In the records below, find the line that contains "Jonas Vetter, ECSI" and the line that contains "Often, those mature". Set down exactly those lines and every line between them, and nothing more.

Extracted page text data
---

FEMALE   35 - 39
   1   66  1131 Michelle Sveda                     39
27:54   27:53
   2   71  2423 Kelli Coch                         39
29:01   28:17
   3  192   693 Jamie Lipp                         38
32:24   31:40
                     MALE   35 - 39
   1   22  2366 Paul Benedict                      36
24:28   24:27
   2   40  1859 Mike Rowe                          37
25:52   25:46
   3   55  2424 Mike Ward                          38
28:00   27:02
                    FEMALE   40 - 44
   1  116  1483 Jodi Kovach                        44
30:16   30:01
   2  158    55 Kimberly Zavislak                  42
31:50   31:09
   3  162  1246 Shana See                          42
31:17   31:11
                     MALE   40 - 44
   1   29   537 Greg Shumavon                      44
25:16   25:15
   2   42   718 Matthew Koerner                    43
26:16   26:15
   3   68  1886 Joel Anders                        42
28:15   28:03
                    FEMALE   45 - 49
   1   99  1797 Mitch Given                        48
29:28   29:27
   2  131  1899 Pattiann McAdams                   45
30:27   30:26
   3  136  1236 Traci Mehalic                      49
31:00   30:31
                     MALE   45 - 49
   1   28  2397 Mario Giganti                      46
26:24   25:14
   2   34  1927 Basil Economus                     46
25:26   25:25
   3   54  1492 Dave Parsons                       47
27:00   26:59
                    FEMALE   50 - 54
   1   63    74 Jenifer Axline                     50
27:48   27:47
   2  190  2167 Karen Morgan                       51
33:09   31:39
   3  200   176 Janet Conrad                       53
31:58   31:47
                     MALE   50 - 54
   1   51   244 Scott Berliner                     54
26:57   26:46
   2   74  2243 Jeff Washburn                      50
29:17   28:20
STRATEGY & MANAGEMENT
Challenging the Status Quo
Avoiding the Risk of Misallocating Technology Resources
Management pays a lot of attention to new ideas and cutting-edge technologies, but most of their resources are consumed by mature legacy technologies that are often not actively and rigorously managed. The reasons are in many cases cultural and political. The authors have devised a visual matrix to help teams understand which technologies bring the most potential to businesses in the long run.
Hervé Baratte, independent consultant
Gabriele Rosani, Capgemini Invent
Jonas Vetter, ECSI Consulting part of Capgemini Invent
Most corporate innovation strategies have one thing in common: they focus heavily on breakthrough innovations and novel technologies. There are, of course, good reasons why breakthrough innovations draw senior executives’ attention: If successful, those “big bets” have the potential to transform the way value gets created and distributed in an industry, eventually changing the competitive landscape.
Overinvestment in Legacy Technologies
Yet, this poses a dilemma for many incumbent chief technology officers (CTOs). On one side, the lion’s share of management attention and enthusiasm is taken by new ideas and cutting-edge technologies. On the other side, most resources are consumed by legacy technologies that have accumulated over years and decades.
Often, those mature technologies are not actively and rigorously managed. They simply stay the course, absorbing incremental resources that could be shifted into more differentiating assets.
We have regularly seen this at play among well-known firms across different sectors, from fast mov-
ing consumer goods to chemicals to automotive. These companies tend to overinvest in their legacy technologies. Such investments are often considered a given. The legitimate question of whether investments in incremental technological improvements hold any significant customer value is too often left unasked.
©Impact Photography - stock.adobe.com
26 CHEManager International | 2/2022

---

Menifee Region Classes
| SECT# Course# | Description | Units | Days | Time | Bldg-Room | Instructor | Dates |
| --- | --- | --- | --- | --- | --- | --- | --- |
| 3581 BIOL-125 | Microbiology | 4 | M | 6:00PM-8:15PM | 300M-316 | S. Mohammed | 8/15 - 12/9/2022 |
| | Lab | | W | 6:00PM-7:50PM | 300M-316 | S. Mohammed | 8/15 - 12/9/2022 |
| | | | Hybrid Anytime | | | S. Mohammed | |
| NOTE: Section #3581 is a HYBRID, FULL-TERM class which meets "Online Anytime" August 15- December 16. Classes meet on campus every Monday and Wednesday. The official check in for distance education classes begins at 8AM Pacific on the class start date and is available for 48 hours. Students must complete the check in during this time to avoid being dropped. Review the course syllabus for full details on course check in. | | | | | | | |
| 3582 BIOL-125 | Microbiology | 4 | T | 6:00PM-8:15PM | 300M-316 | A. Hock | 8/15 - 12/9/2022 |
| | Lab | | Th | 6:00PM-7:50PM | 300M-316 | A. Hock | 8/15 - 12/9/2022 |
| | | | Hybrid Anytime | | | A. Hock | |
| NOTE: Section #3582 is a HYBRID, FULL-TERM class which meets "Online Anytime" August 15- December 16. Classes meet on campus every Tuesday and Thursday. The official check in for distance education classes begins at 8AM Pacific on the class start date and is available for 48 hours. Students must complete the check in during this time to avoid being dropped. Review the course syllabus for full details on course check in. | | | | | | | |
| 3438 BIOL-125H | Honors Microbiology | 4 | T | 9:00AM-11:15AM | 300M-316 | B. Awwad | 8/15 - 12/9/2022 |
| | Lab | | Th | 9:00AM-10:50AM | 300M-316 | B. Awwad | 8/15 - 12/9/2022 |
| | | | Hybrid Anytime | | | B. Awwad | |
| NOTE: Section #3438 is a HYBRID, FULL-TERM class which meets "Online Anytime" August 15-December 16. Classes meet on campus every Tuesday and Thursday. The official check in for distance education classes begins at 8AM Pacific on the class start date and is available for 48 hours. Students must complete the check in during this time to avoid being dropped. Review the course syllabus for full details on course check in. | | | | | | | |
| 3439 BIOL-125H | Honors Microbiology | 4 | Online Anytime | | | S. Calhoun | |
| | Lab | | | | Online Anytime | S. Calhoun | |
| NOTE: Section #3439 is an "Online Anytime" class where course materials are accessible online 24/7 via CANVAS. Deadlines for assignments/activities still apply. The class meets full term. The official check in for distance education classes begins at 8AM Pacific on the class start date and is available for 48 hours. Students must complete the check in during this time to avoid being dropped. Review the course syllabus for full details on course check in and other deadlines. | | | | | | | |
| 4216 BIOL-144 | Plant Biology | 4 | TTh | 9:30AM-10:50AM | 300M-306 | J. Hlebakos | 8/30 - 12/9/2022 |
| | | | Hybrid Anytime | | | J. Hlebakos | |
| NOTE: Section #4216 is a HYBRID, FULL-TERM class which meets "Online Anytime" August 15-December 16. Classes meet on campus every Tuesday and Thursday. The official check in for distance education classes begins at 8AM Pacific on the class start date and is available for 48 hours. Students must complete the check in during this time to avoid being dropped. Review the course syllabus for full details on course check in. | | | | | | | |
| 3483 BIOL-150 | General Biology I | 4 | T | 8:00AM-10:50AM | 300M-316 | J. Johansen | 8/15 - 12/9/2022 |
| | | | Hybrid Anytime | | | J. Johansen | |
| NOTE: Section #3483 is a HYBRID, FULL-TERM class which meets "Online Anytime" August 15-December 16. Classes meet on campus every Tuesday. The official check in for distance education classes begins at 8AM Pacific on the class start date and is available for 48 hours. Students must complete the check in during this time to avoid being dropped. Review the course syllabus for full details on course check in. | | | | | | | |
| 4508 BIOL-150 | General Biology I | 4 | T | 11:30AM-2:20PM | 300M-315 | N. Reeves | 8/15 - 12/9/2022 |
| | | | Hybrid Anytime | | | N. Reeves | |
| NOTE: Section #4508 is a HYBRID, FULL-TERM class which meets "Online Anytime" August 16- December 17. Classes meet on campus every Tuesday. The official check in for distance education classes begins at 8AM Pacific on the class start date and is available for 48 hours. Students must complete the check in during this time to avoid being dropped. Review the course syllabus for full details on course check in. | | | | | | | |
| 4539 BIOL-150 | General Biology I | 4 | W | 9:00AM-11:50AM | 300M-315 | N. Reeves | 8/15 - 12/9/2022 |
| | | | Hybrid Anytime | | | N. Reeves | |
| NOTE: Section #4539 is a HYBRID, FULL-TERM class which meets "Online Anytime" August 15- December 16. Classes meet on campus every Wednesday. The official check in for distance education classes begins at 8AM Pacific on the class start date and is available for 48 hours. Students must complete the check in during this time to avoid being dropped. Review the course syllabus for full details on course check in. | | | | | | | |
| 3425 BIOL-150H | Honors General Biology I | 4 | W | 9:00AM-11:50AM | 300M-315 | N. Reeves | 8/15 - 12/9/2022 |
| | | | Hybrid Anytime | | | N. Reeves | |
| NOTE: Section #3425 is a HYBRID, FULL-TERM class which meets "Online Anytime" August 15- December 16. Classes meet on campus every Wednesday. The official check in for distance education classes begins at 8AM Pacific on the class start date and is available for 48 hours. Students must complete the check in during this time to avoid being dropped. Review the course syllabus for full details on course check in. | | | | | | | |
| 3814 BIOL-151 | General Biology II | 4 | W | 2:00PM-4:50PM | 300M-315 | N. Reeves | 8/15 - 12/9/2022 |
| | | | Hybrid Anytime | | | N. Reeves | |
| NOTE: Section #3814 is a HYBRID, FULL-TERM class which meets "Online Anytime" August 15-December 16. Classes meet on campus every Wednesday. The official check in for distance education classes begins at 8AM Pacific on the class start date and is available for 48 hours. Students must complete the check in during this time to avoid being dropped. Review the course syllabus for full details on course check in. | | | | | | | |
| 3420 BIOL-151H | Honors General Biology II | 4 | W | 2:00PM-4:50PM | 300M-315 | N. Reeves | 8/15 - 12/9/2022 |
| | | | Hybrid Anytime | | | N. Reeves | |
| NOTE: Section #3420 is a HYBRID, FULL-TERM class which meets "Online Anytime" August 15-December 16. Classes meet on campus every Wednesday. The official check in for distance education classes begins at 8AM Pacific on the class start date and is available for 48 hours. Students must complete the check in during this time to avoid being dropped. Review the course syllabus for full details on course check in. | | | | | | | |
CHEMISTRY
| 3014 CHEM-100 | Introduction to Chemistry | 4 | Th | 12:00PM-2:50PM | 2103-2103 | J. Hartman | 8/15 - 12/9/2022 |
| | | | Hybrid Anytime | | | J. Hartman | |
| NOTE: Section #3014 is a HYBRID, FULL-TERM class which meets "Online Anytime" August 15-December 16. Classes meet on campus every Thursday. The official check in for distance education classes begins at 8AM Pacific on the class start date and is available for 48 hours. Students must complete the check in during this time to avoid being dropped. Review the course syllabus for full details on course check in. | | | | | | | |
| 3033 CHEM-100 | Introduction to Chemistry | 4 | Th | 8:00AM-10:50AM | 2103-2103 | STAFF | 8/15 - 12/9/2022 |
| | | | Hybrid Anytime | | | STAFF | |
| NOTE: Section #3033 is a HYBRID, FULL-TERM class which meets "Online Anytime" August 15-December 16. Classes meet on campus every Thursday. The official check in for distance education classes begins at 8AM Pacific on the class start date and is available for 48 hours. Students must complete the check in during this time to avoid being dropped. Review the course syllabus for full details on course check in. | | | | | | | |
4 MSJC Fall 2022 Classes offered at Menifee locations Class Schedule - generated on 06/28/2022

---

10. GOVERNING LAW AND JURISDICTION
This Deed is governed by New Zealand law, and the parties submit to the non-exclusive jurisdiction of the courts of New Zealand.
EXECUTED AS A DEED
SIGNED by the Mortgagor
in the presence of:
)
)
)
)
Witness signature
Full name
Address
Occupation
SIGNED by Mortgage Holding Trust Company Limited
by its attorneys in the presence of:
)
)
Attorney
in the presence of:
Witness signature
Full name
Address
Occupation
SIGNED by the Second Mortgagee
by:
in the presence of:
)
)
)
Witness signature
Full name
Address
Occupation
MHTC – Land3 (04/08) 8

---

### Written solution:
Jonas Vetter, ECSI Consulting part of Capgemini Invent
Most corporate innovation strategies have one thing in common: they focus heavily on breakthrough innovations and novel technologies. There are, of course, good reasons why breakthrough innovations draw senior executives’ attention: If successful, those “big bets” have the potential to transform the way value gets created and distributed in an industry, eventually changing the competitive landscape.
Overinvestment in Legacy Technologies
Yet, this poses a dilemma for many incumbent chief technology officers (CTOs). On one side, the lion’s share of management attention and enthusiasm is taken by new ideas and cutting-edge technologies. On the other side, most resources are consumed by legacy technologies that have accumulated over years and decades.
Often, those mature technologies are not actively and rigorously managed. They simply stay the course, absorbing incremental resources that could be shifted into more differentiating assets.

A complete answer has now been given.